The pattern across every briefing in this series is the same. The tool gets faster, more fluent, more confident, and none of that makes it more accurate. What protects the patient and your license is a human who reads what the machine produced with a trained, skeptical eye and knows exactly where these tools tend to break.

That skill is learnable and it does not expire when the next scribe version ships. AI for Physician Notes builds the verify-before-you-sign workflow, including the targeted read-back this audit calls for, and the two minute course quiz will point you to the right starting place for your practice.

Frequently Asked Questions

How bad were the AI scribe errors in the Ontario audit?

Significant and universal. On May 12 to 14, 2026, Ontario's Auditor General reported that all 20 procurement-tested AI scribe systems showed inaccuracies. Specifically, 9 hallucinated content like fabricated referrals or blood-test orders, 12 captured the wrong drug, and 17 missed key mental-health details, even though roughly 5,000 Ontario physicians were already using them.

Does this Ontario audit apply to me if I practice in the US?

It is a Canadian audit, so it is not US law and does not bind your practice. But it is a credible, independent warning about how AI scribes fail as a tool category, and those failure modes are not specific to one country. Treat it as a universal accuracy warning worth acting on regardless of where you practice.

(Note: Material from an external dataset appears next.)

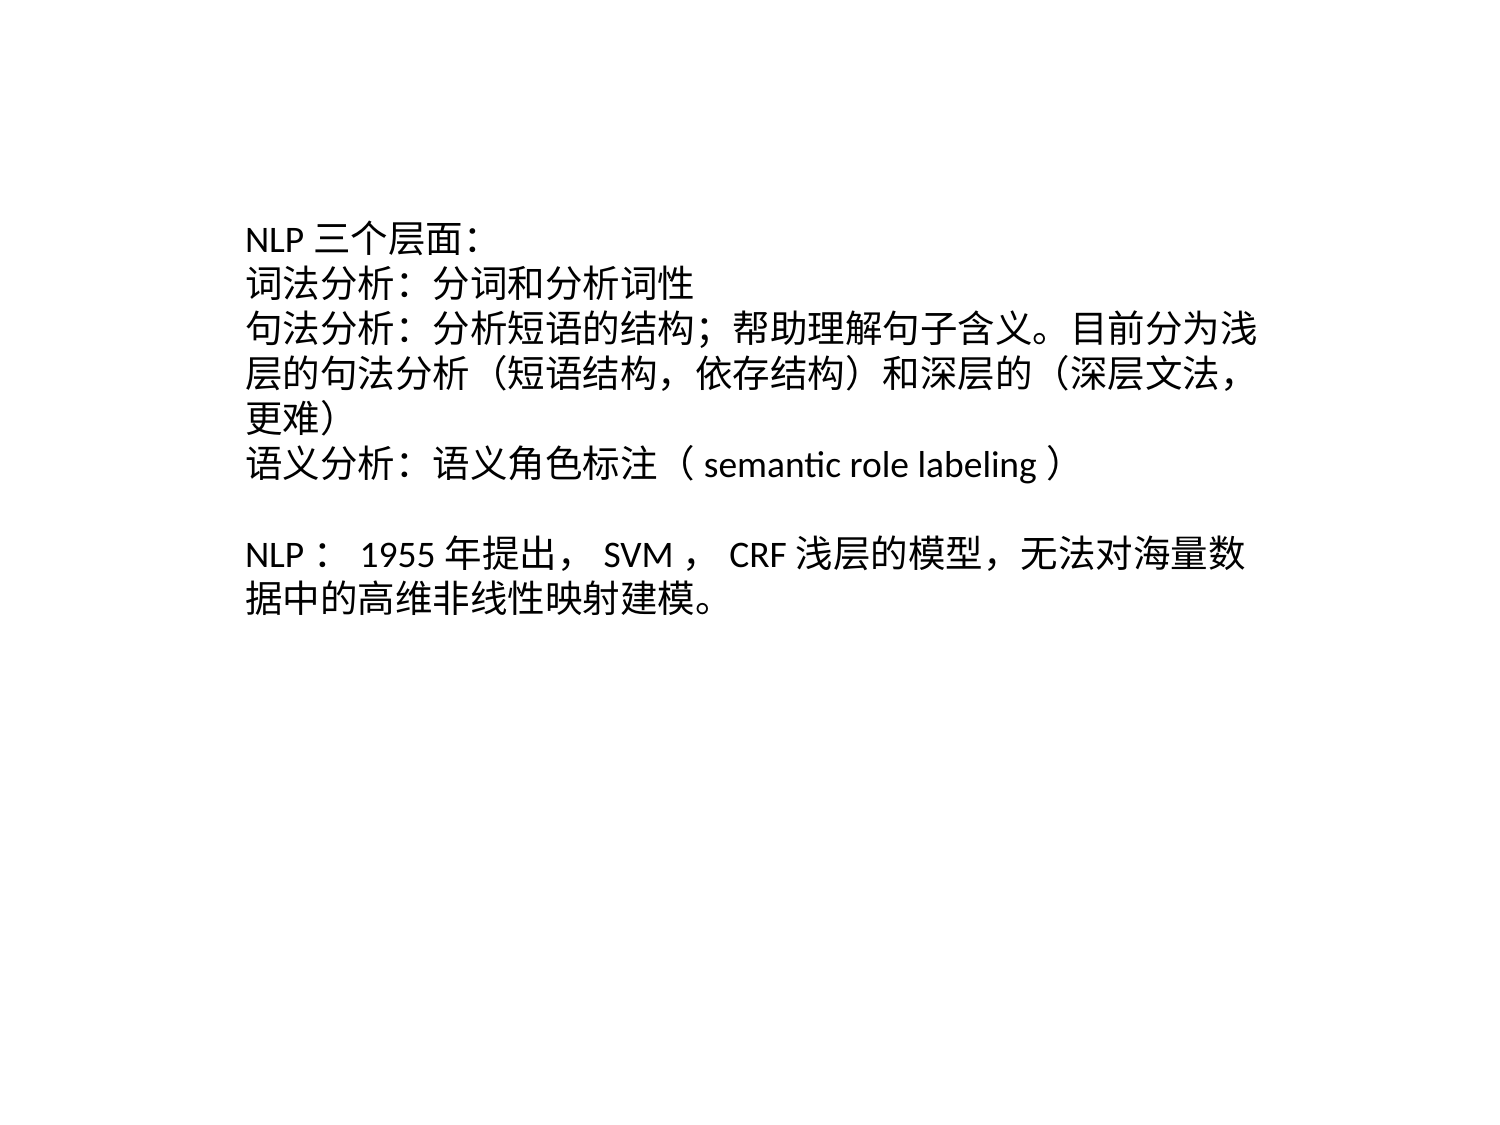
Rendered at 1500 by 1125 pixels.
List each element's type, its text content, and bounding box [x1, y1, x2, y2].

What is the fastest way to catch these errors before I sign?

A targeted read-back of about 90 seconds aimed at the three failure modes. Check every drug name against what you actually prescribed, scan for any referral or order and confirm you made it, and verify any mental-health detail is captured accurately. Then read the note once for anything that does not match the visit, and sign.

Is this briefing legal or medical advice?

No. The Leveraged Years is an education company, not a law or medical firm. This is a plain summary of an independent audit and a practical review habit, and tools and findings can change. Treat it as background, and confirm anything affecting your documentation, patient safety, or liability with a qualified professional.